The, it was the turn of The Borders Never Die, by Iranian director Hamidreza Arjomandi. Telling the story of two Kurdish future parents and their journey, the director explains the complexity of the existence of those people that, due to war, must face the loss, among many other things, of that place they used to call home. The short film triggers a profound reflection which demands empathy and awareness regarding the various “here-and-nows”, not all peaceful, of our world.

It was followed by Game, Interrupted by the Turkish director Ilayda Iseri. Here, at the dawn of the 1979 military coup, two children spend their time playing, but an unexpected visit comes at their door. This film touches on the topic of war and the marks it leaves on the youngsters. A similar theme is the one Syrian director Mohamad W. Ali deals with in his Father’s Footsteps, which presents the war not as an event in itself, but in relation to its effects that spare no one: from the father who dies to the mother who overcomes all obstacles to protect her son.

From Syria, the Competition moved to Kazakhstan with Polina Khalenko and her Something’s Wrong, depicting a life that repeats endlessly and a man who is deprived of everything – even of the possibility of dying – and who finds the courage to break the cycle, after having realized that his wife and daughter are lying to him.

In the afternoon the curator of the East Asia Now, Stefano Locati took the stage: this year Locati presented four new short films coming from Japan, Myanmar, Singapore and the Philippines. The short films presented touched on different issues, from friendship to loneliness, from the emptiness of our social media-based society to sense of guilt, all tied together by an intimate, almost transcendental approach. The first one was Two of Us, by Japanese director Igarashi Kohei, an ode to friendship and disillusion. Following, the short film from Myanmar The Altar, directed by Moe Myat May Zarchi, a Buddhist fairytale on guilt, narrated through photography, animation and ambient sound. The third short film was Bagasi, by Singaporean director Nelson Yeo, a surrealist story on a woman dragging a heavy bag around the nocturnal streets of the suburbs. A Filipino short film closed the program: Primetime Mother, directed by Sonny Calvento, is a satire on the merciless and exploitative nature of show business.

The day began with Short Meets Venezia Comics and WeShort, a space dedicated to two of the Festival partners. WeShort is a platform proposing short films on demand, that has been closely collaborating with the Festival for years. Its founder, Alessandro Loprieno, is a judge in one of the Short’s special mentions.

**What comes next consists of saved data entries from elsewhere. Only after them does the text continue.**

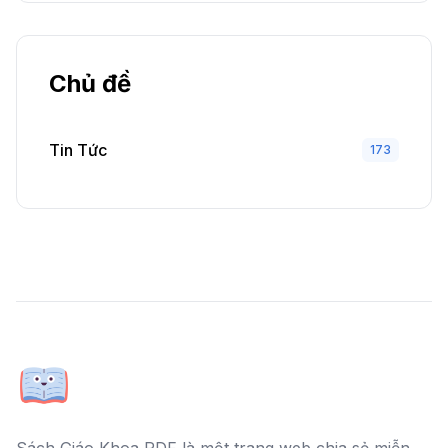
Chủ đề
Tin Tức
173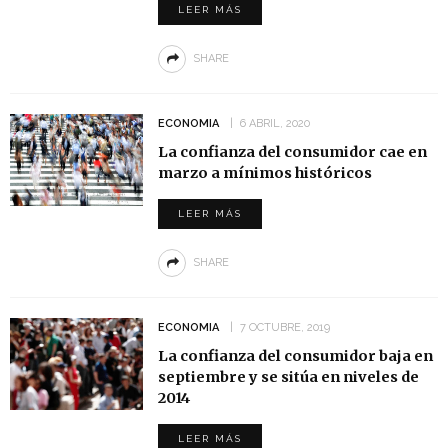
LEER MÁS
SHARE
ECONOMIA
6 ABRIL, 2020
La confianza del consumidor cae en
marzo a mínimos históricos
LEER MÁS
SHARE
ECONOMIA
7 OCTUBRE, 2019
La confianza del consumidor baja en
septiembre y se sitúa en niveles de
2014
LEER MÁS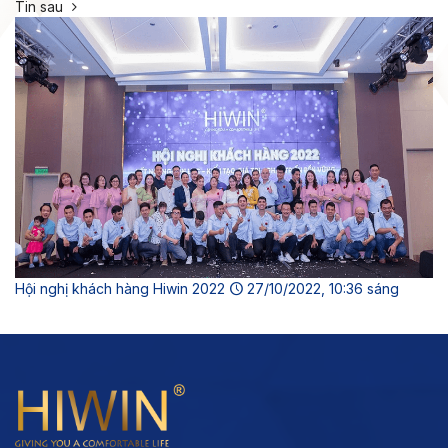
Tin sau
Hội nghị khách hàng Hiwin 2022
27/10/2022, 10:36 sáng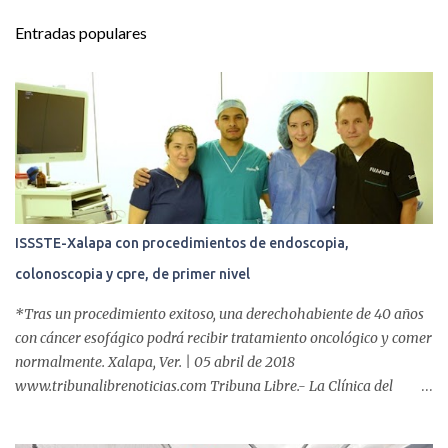
t
Entradas populares
a
r
i
o
s
ISSSTE-Xalapa con procedimientos de endoscopia,
colonoscopia y cpre, de primer nivel
*Tras un procedimiento exitoso, una derechohabiente de 40 años
con cáncer esofágico podrá recibir tratamiento oncológico y comer
normalmente. Xalapa, Ver. | 05 abril de 2018
www.tribunalibrenoticias.com Tribuna Libre.- La Clínica del
ISSSTE de Xalapa es de las únicas en el Estado que ha realizado
más de 2 mil procedimientos endoscópicos anuales entre los que se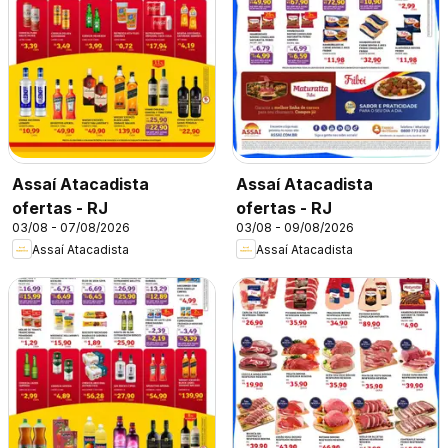
Assaí Atacadista
Assaí Atacadista
ofertas - RJ
ofertas - RJ
03/08 - 07/08/2026
03/08 - 09/08/2026
Assaí Atacadista
Assaí Atacadista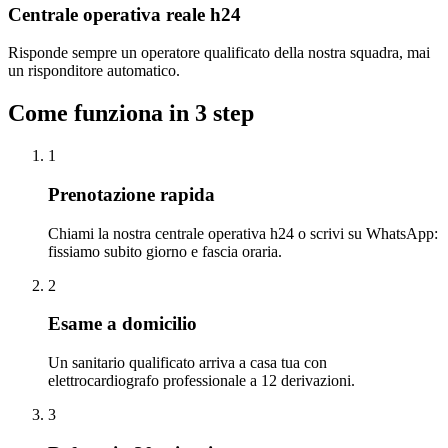
Centrale operativa reale h24
Risponde sempre un operatore qualificato della nostra squadra, mai
un risponditore automatico.
Come funziona in 3 step
1
Prenotazione rapida
Chiami la nostra centrale operativa h24 o scrivi su WhatsApp:
fissiamo subito giorno e fascia oraria.
2
Esame a domicilio
Un sanitario qualificato arriva a casa tua con
elettrocardiografo professionale a 12 derivazioni.
3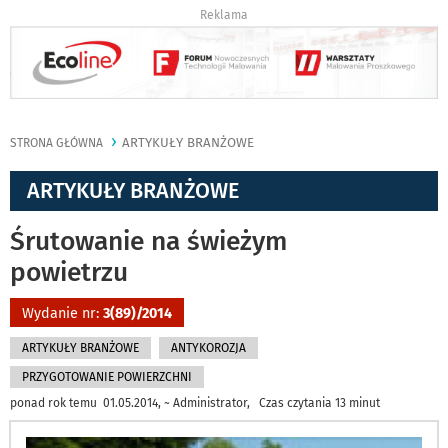
Reklama
ARTYKUŁY BRANŻOWE
STRONA GŁÓWNA
ARTYKUŁY BRANŻOWE
Śrutowanie na świeżym
powietrzu
Wydanie nr:
3(89)/2014
ARTYKUŁY BRANŻOWE
ANTYKOROZJA
PRZYGOTOWANIE POWIERZCHNI
ponad rok temu 01.05.2014, ~ Administrator, Czas czytania 13 minut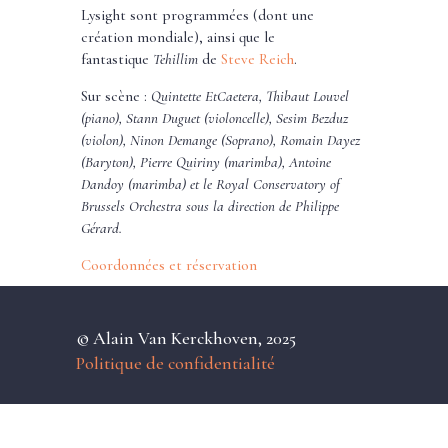
Lysight sont programmées (dont une
création mondiale), ainsi que le
fantastique
Tehillim
de
Steve Reich
.
Sur scène :
Quintette EtCaetera,
Thibaut Louvel
(piano),
Stann Duguet (violoncelle),
Sesim Bezduz
(violon),
Ninon Demange (Soprano),
Romain Dayez
(Baryton),
Pierre Quiriny (marimba), Antoine
Dandoy (marimba) et le
Royal Conservatory of
Brussels Orchestra sous la direction de
Philippe
Gérard.
Coordonnées et réservation
© Alain Van Kerckhoven, 2025
Politique de confidentialité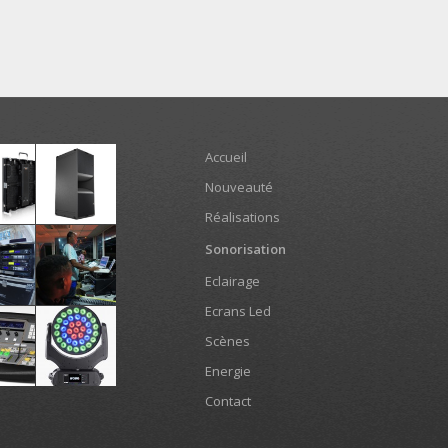
Accueil
Nouveauté
Réalisations
Sonorisation
Eclairage
Ecrans Led
Scènes
Energie
Contact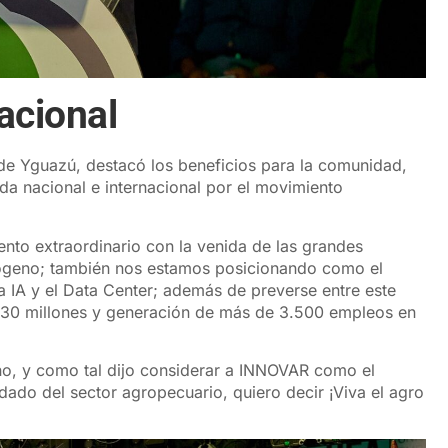
acional
de Yguazú, destacó los beneficios para la comunidad,
da nacional e internacional por el movimiento
to extraordinario con la venida de las grandes
idrógeno; también nos estamos posicionando como el
 la IA y el Data Center; además de preverse entre este
.030 millones y generación de más de 3.500 empleos en
ano, y como tal dijo considerar a INNOVAR como el
do del sector agropecuario, quiero decir ¡Viva el agro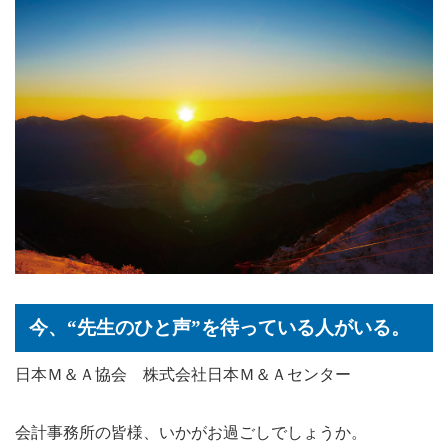
今、“先生のひと声”を待っている人がいる。
日本Ｍ＆Ａ協会 株式会社日本Ｍ＆Ａセンター
会計事務所の皆様、いかがお過ごしでしょうか。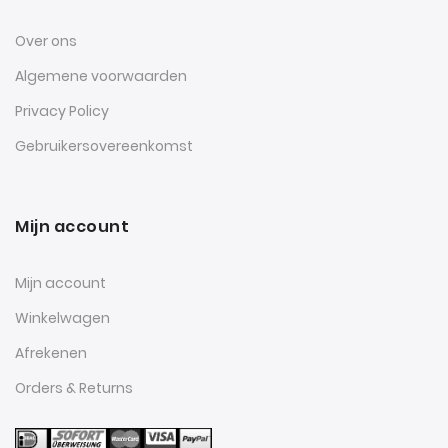
Over ons
Algemene voorwaarden
Privacy Policy
Gebruikersovereenkomst
Mijn account
Mijn account
Winkelwagen
Afrekenen
Orders & Returns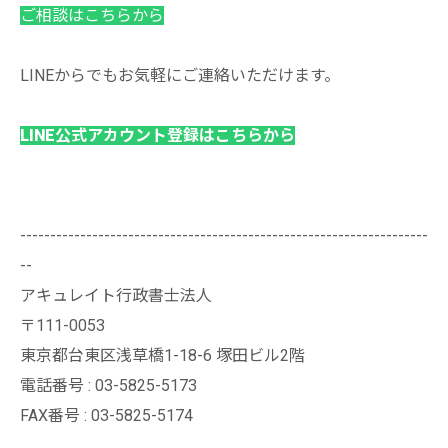
ご相談はこちらから
LINEからでもお気軽にご連絡いただけます。
LINE公式アカウント登録はこちらから
--------------------------------------------------------------------
--
アキュレイト行政書士法人
〒111-0053
東京都台東区浅草橋1-18-6 塚田ビル2階
電話番号 : 03-5825-5173
FAX番号 : 03-5825-5174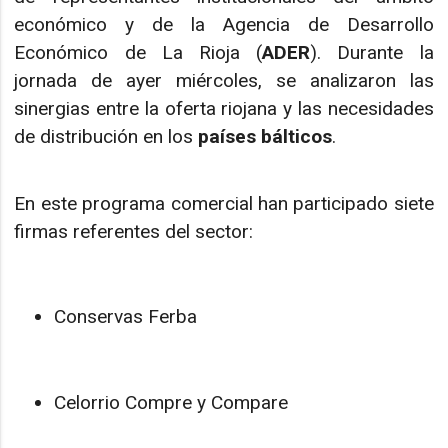
económico y de la Agencia de Desarrollo
Económico de La Rioja (
ADER
). Durante la
jornada de ayer miércoles, se analizaron las
sinergias entre la oferta riojana y las necesidades
de distribución en los
países bálticos
.
En este programa comercial han participado siete
firmas referentes del sector:
Conservas Ferba
Celorrio Compre y Compare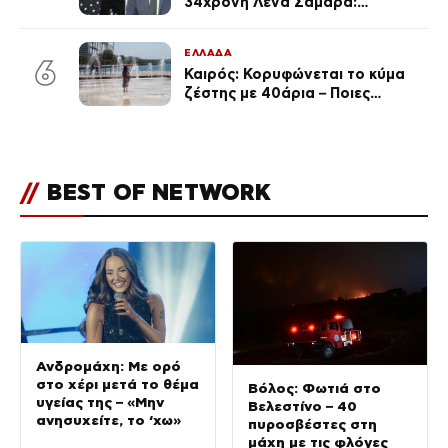
34χρονη Λένα Σαμαρά:
Συγκινημένοι ο Αντώνης
Σαμαράς και η σύζυγός του
ΕΛΛΑΔΑ
6
Καιρός: Κορυφώνεται το κύμα
ζέστης με 40άρια – Ποιες
περιοχές βρίσκονται στο
επίκεντρο και μέχρι πότε θα
κρατήσουν τα μελτέμια
//
BEST OF NETWORK
Ανδρομάχη: Με ορό
στο χέρι μετά το θέμα
Βόλος: Φωτιά στο
υγείας της – «Μην
Βελεστίνο – 40
ανησυχείτε, το ‘χω»
πυροσβέστες στη
μάχη με τις φλόγες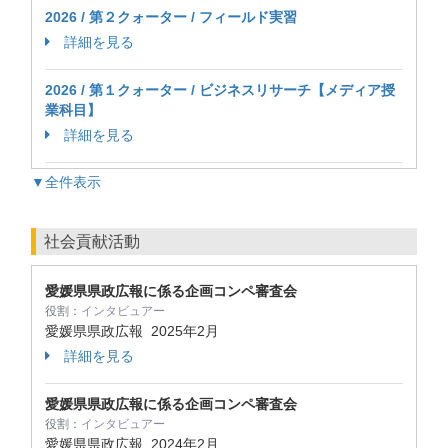
2026 / 第２クォーター / フィールド実習
詳細を見る
2026 / 第１クォーター / ビジネスリサーチ【メディア授
業科目】
詳細を見る
▼全件表示
社会貢献活動
愛媛県県政広報に係る企画コンペ審査会
役割：
インタビュアー
愛媛県県政広報
2025年2月
詳細を見る
愛媛県県政広報に係る企画コンペ審査会
役割：
インタビュアー
愛媛県県政広報
2024年2月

This year, WeShort has also presented an original work: Safari is a dramatic short film, in which Leonardo Balestrieri navigated the issue of the LGBTQIA+ world.

Following, Young Filmakers at Ca’ Foscari-VIU was presented, a space which has offered the audience videos and short films created by students of Ca’ Foscari University and the Venice International University. Ca’ Foscari student Elizaveta Zalieva showcased her two latest short films, focusing on the way in which routine is assimilated within the artistic practice, as well as on the unbreakable bond between human beings and their environment. To conclude, the short films of the summer school Films in Venice and Filming Venice were presented. This education program, coming to its fifth edition, welcomes twenty students from all over the world working on cinematic projects based on the city of Venice.